B-24 navigator's account of the 30-Seconds Mission in CBI

Rolling Hills Estates, CA

My brother Joseth Leland Kingsbury was in the European theater under Gen. Patton at the Battle of the Bulge. My brother Thomas Lloyd Kingsbury was in the Pacific from Australia to Manila, Philippines.

I was in the China-Burma-India theater and Okinawa as a navigator on B-24 aircraft.

My wife, Yvonne, was working in a Federal Reserve bank in 1941. We were visiting some friends one night when she received a phone call from the bank and was told to come in immediately. She worked all night with the FBI, teletyping Japanese names, not knowing what was going on until a few days later. The FBI was planning for setting up the camps for the Japanese.
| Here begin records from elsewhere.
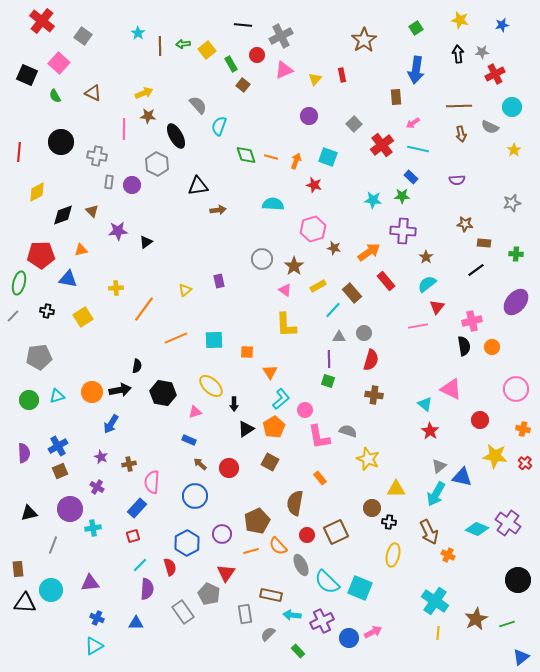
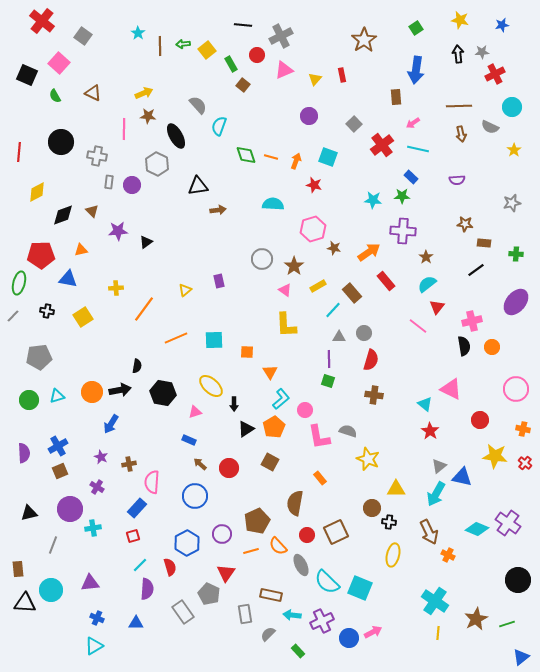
pink line at (418, 326): rotated 48 degrees clockwise
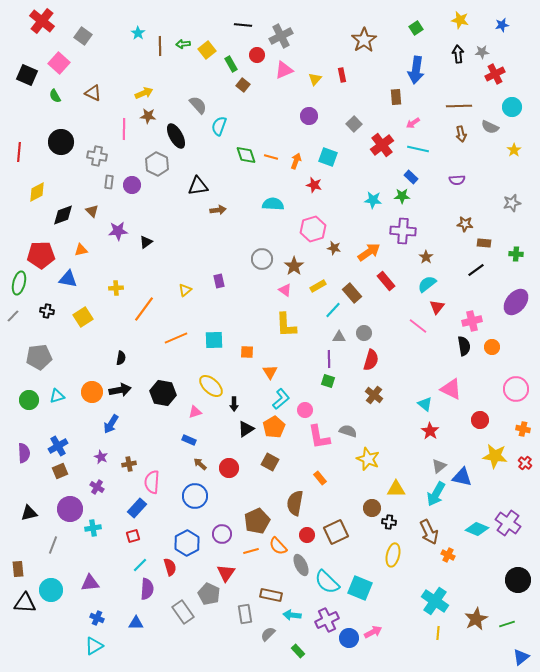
black semicircle at (137, 366): moved 16 px left, 8 px up
brown cross at (374, 395): rotated 30 degrees clockwise
purple cross at (322, 621): moved 5 px right, 1 px up
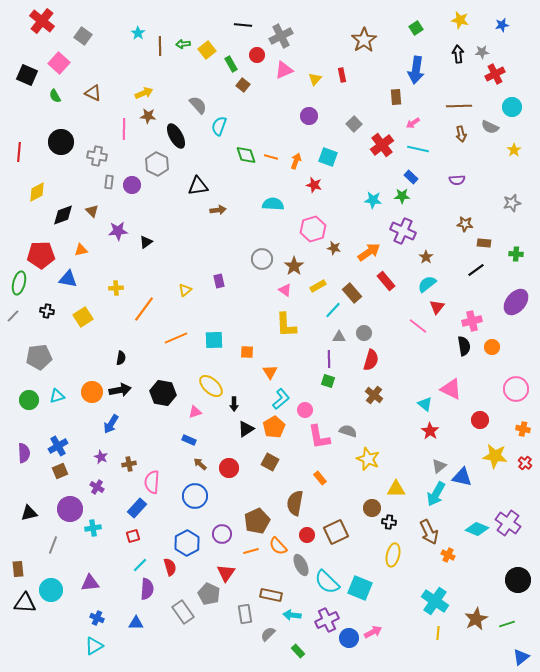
purple cross at (403, 231): rotated 20 degrees clockwise
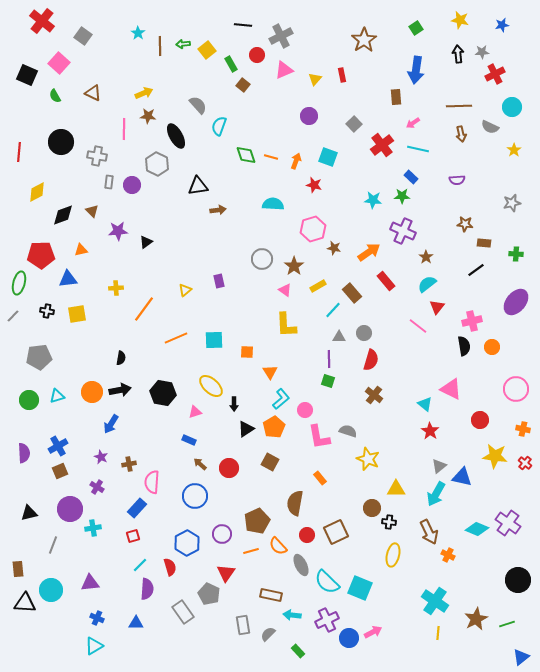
blue triangle at (68, 279): rotated 18 degrees counterclockwise
yellow square at (83, 317): moved 6 px left, 3 px up; rotated 24 degrees clockwise
gray rectangle at (245, 614): moved 2 px left, 11 px down
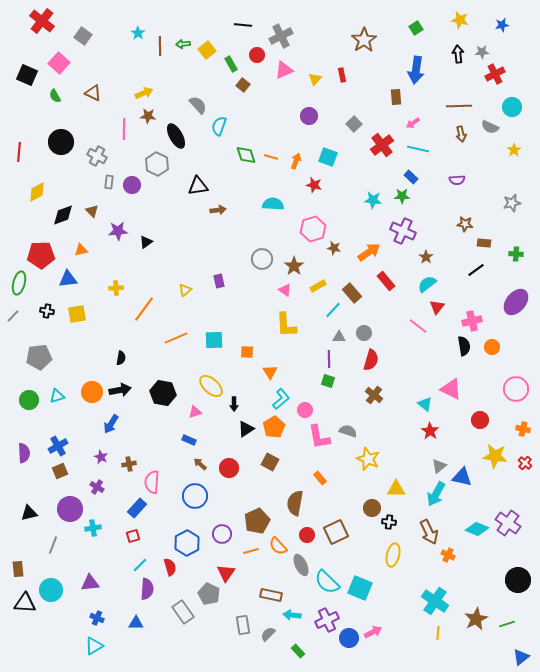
gray cross at (97, 156): rotated 18 degrees clockwise
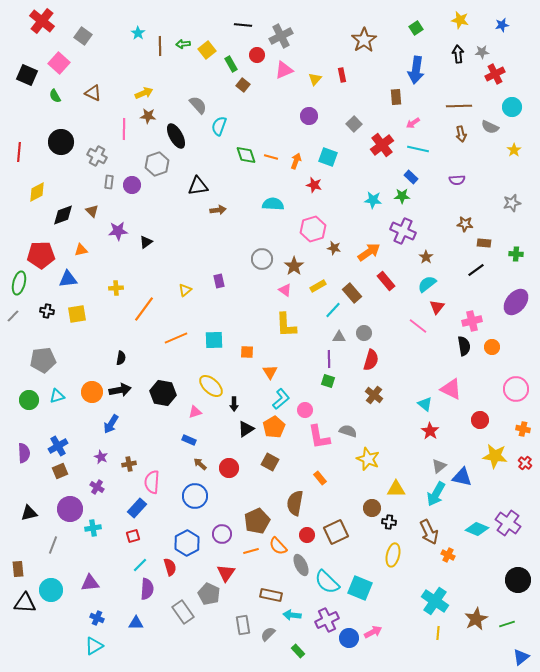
gray hexagon at (157, 164): rotated 15 degrees clockwise
gray pentagon at (39, 357): moved 4 px right, 3 px down
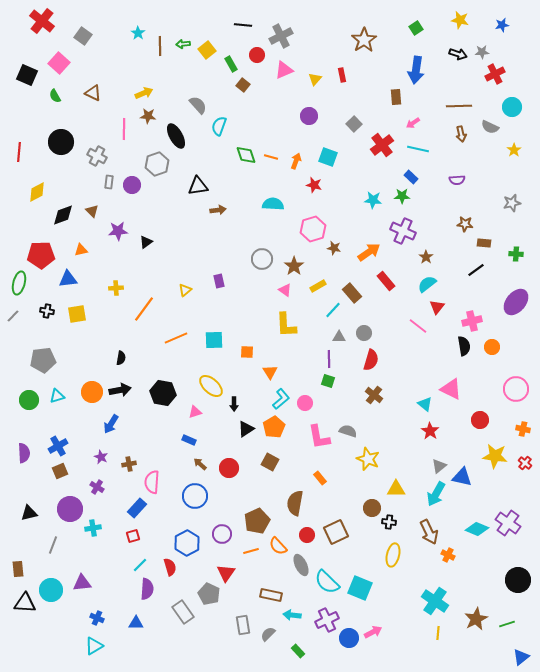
black arrow at (458, 54): rotated 114 degrees clockwise
pink circle at (305, 410): moved 7 px up
purple triangle at (90, 583): moved 8 px left
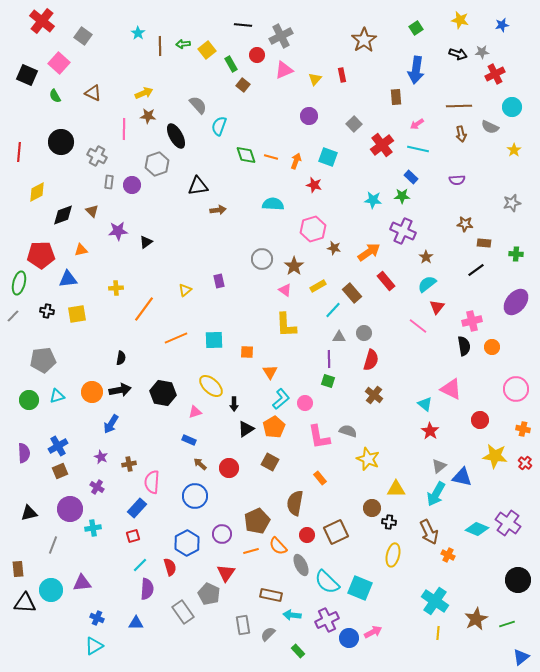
pink arrow at (413, 123): moved 4 px right, 1 px down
I was working in Civil Service at North American Aviation in Quality Control, doing aircraft acceptance inspection.

I volunteered in October 1942. I was called in January 1944 and sent to Fresno for the basics, marching and tests, then flight training and navigation.

I ended up as a B-24 navigator and joined a crew at Langley Air Force Base. We went through high altitude, low altitude and then medium-high altitude for three months, then the crew received orders to go overseas. My wife was with me most of the time.

The crew: Pilot John Gibbs, co-pilot Robert Hodge, Joe Piala on radar, bomber Paul Mallue and engineer Jim Young. We left Langley with a new B-24. We flew through about 10 cities before landing in India.

The CBI commander took the new B-24. We were taken to the 373rd Squadron in Luliang, China in a stripped B-24.

Gibbs, Piala and I went on an indoctrination flight with Spain's crew to the China Sea. I did the navigation to the sea and they took over to drop the bombs. They went south of the sea and came up north above about 1000 feet to bomb the ships. We were hit in the radio section with a couple of shells. After the attack I did the navigation back to Luliang. Every mission the Spain crew went on was a mission they came back with damage to the plane.

Gibbs, Hodge, Young and I were sent over "the Hump" to India to fill the planes' bomb bay fuel tanks. On our third and last mission over the Hump for fuel, we were in clouds on our return. The airspeed indicated 324 mph ground speed. An area ahead of us where three rivers meet, always had a hole in the clouds. So I estimated when we would be there. I could see it at the ETA. A few minutes later, Gibbs said, "We've lost an engine. Where is the closest airport?" I gave him a heading to an airport in Burma. There were two airports in the area, one for fighters and one for ATC. We landed at the fighters' airport and got an engine from ATC.

I had told Yvonne that [Claire] Chennault sent missing in action notices very fast. She received a telegram within a few days. As soon as we got back to Luliang, I wrote a letter to her, which she received in a week.

Our next mission: drop mines in the Yangtze River. Our radar went out. Gibbs said we would still go. I gave the crew the time we would reach the target. I told them if they couldn't tell the difference between land and water to continue on for 30 seconds and drop the mine because we would be over a large bay of water where the Yangtze River makes a 45-degree turn. After we dropped the mine the co-pilot called out fighters.

Gibbs asked me for a heading. I gave him 270 degrees west. He took the heading, then he took evasive action, taking directions between 100 degrees and 360 degrees for about 20 minutes. He asked, "Where are we?" I said, "How the hell do I know? I'll tell you in a couple of minutes." I did my computation and gave him a heading to Luliang. Then I got in the Astrodome and took shots on three stars, determining our position. We continued on the heading I gave him. We arrive 30 seconds after the ETA I gave, so the mission was called the 30-Seconds Mission.

Our next orders were to go to Morati Island. We left China and landed on Clark Field in the Philippines, fueled our bomb bay tanks and continued to the island. We were on the island a few days, then our 11 aircraft flew north to Okinawa.

On our arrival, the engineer for the 494th grounded our aircraft. We went on three night missions from Okinawa: to Hiroshima to bomb a battle ship in Kure, to bomb an airport near Nagasaki, the third dropping pamphlets telling the Japanese to surrender before the nuclear bombs were dropped.

Derrell Kingsbury passed away Aug. 12, 2014. The 30-Second Mission took place July 1945. He served active duty again from 1951-1953, and was honorably discharged as a Captain from the Air Force Reserves in 1962.